Wednesday 18 February 17:00-18:00, B3.03 (Mathematics Institute)

Abstract: Reverse Mathematics (RM) is a program in the foundations of mathematics. The aim of RM is to find the minimal axioms needed to prove theorems of ordinary mathematics. What emerges from RM is a classification of mathematical theorems based on Turing computability. In particular, one of the main results of RM is that most mathematical theorems fall into only five logical categories. We review the (pre-)history of RM and relate it to earlier foundational/philosophical programs by Hilbert, Brouwer, Weyl, and Turing.

  • Andrew Brooke-Taylor (Bristol) "Computing from oracles and uncountable cardinals"
Monday 26 January, 16:00-17:00, B3.01 (Mathematics Institute)

Abstract: Given an infinite string of 0s and 1s - an "oracle" - one can ask what can be computed from it, when you give your computer the ability to query what the nth bit is for any n. There are many results in the literature relating different properties of such oracles, mostly arrived at in an ad hoc manner, but I will show how many of them can be organised in a systematic way. This is done by analogy with so-call cardinal characteristics of the continuum, which are very well-studied (definitions for) uncountable cardinals that may be strictly less than the cardinality of the reals. Inequalities between these cardinals correspond to implications between properties of oracles, and whilst imperfect the analogy is instructive, highlighting some natural open questions.

2013-2014
  • Colin McLarty (Case Western) "What does it take to prove X?"

Wednesday 12 March, 17:00-18:00 MS.02 (Mathematics Institute)

Abstract: David Hilbert made a mistake about the relation between finite and infinite mathematics -- a great mistake only a giant could have made. It was revealed by a great achievement: Gödel's incompleteness theorems. Incompleteness is a reality in arithmetic and set theory, and central to a great deal in logic, but not because it arises often in specific mathematics. In fact one productive tactic in model theory is to focus on complete theories. But in using that tactic one is constantly aware of incompleteness, so as to guard against it. The talk will introduce and survey aspects of incompleteness.
Colin will taking part in several other events on 18-21 March as described here.

  • Zachiri McKenzie (Cambridge) "Ultraproducts in model theory" 
Monday 3 February, 17:00-18:00 D1.07 (Mathematics Institute)

Abstract: The ultraproduct construction is an algebraic technique that allows one to build models whose existence would normally be proved using compactness or omitting types arguments. Since its invention in early twentieth century this technique has found a variety of applications in model theory and set theory. I will describe the ultraproduct construction. I will prove the Łoś Theorem, which characterises the theory satisfied by an ultraproduct, and sketch a proof of the fact that every filter can be extended to an ultrafilter. I will then show how ultraproducts can be used to construct non-standard models of set theory and arithmetic.
  • Christopher Porter (University of Paris 7) "Defining Randomness"
Thursday 28 November, 16:00-17:00 S0.08 (Social Sciences)

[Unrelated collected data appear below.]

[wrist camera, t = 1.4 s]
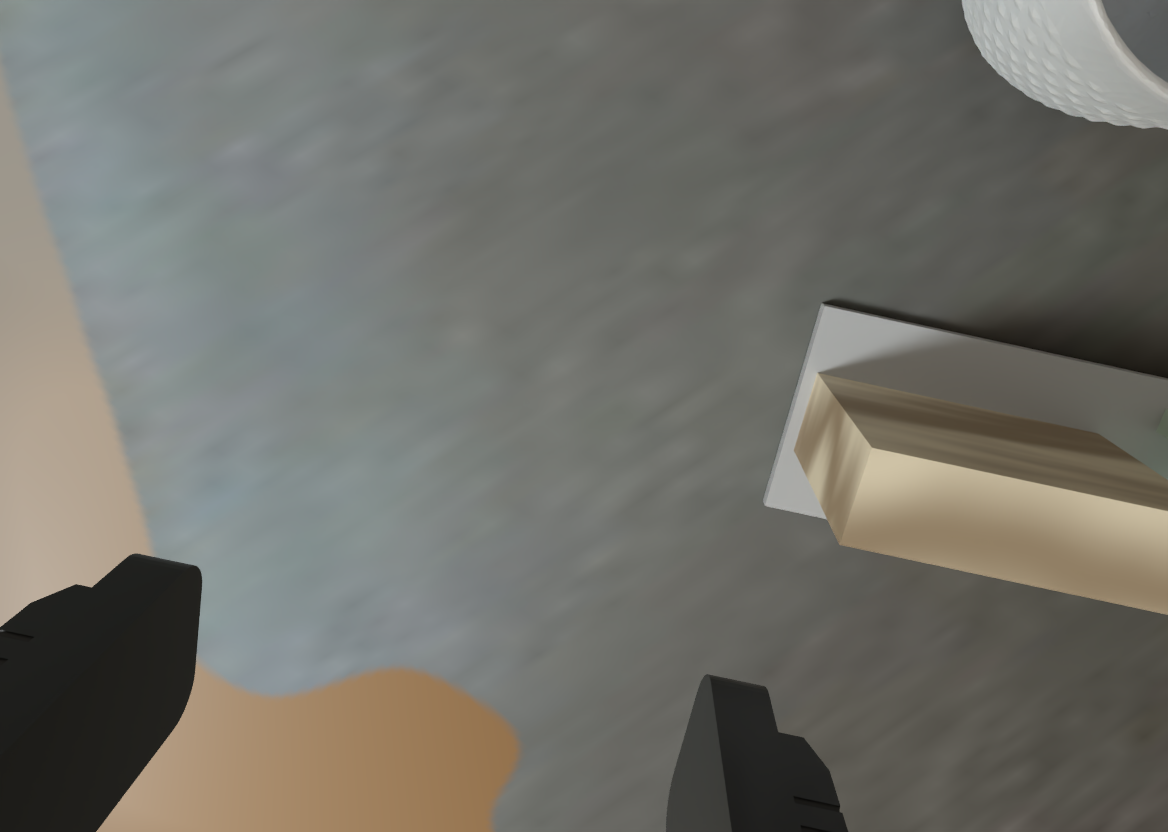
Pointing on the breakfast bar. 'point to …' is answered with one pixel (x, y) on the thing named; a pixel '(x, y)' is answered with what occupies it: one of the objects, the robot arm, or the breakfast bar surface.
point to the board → (969, 388)
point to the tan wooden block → (986, 493)
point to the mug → (1080, 54)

Abstract:In the 1960s, there were a number of major developments in the study of random sequences. Two are particularly noteworthy: First, in 1965, Kolmogorov published a definition of random finite sequence based on a measure of complexity known as Kolmogorov complexity. Second, in 1966, Martin-Löf published a definition of random infinite sequence given in terms of a certain collection of effective statistical tests which are nowadays referred to as Martin-Löf tests. Although Martin-Löf had also shown that there is some relationship between his own definition of randomness for infinite sequences and Kolmogorov's for finite sequences, the exact relationship between these two definitions was not resolved until the early 1970s. The goal of my talk is to present the details of these two definitions of randomness and to explain precisely how they relate to one another.